Dataset entries:
┄┄┄┄┄┄
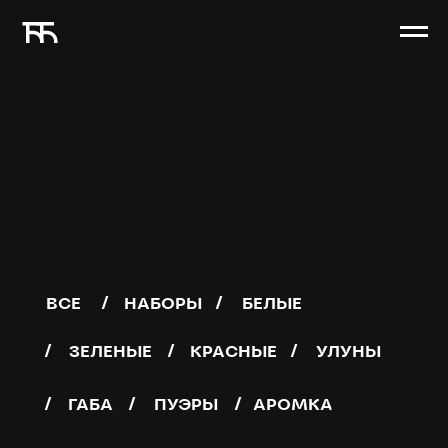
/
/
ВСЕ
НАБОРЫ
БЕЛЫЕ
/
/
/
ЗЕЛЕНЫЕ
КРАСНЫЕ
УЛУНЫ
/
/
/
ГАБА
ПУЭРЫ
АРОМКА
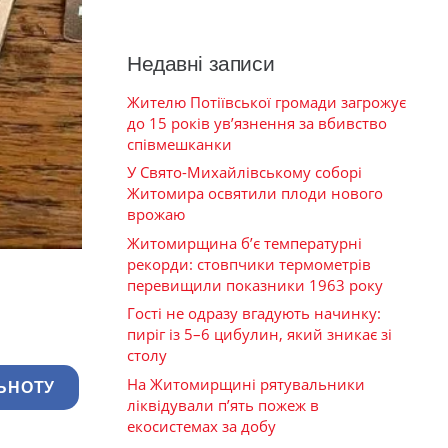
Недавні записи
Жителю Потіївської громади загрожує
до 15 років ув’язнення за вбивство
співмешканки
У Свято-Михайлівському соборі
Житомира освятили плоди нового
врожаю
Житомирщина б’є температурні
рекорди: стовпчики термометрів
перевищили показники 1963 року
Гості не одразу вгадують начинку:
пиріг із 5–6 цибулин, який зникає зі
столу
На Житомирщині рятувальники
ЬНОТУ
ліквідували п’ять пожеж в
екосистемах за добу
┄┄┄┄┄┄
__Exercise description__: Copy the material word for word, from the line containing "Недавні записи" through the end of the material.

__Your response__:
Недавні записи
Жителю Потіївської громади загрожує
до 15 років ув’язнення за вбивство
співмешканки
У Свято-Михайлівському соборі
Житомира освятили плоди нового
врожаю
Житомирщина б’є температурні
рекорди: стовпчики термометрів
перевищили показники 1963 року
Гості не одразу вгадують начинку:
пиріг із 5–6 цибулин, який зникає зі
столу
На Житомирщині рятувальники
ЬНОТУ
ліквідували п’ять пожеж в
екосистемах за добу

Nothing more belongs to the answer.